Versace isn’t sure if Retch has taken a chance to listen to his beats yet, and he remains respectful of the man he grew up listening to. “He did change the kind of music that he makes. Maybe he’s not trying to go back to the way he used to make music,” Versace offers. “Maybe he’s on a journey. I don’t know.”
For the most part, Versace seems to take the general skepticism that people have about his new dream in stride. Over the last five years, everyone from Shawn Mendes to Cardi B has made the transition from Vine or Instagram to the upper echelons of the music industry.

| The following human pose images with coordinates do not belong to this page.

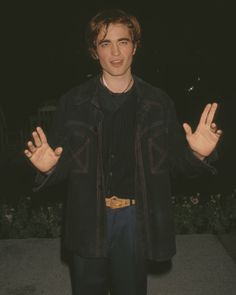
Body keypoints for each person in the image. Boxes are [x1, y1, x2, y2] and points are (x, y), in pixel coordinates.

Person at [24, 9, 222, 295]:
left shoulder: (158, 103)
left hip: (135, 218)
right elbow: (60, 162)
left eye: (123, 42)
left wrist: (198, 155)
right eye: (105, 43)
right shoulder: (73, 102)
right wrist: (49, 169)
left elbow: (177, 167)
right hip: (87, 216)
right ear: (94, 51)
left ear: (135, 46)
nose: (115, 52)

Similarly, comedians like Eddie Murphy, Jamie Foxx, Donald Glover, and Lil Duval have all had successful songs on the charts. Since Versace made “Versace,” artists have taken notice. “It gave other bigger people more comfortability and let me work with them, because they heard that and didn’t realize I could do that,” Versace says.
Nevertheless, making the jump from being the face behind some of the most memorable memes of the last five years to being a serious music producer isn’t an easy sell. “Transitioning is always kind of painful. Change is always kind of painful,” Versace says. “Basically, [I’m] trying to convince the world that I’m a new person.”
Then he rewinds, and makes something clear. “Not [that] I’m a new person,” he says. “I’ve grown.”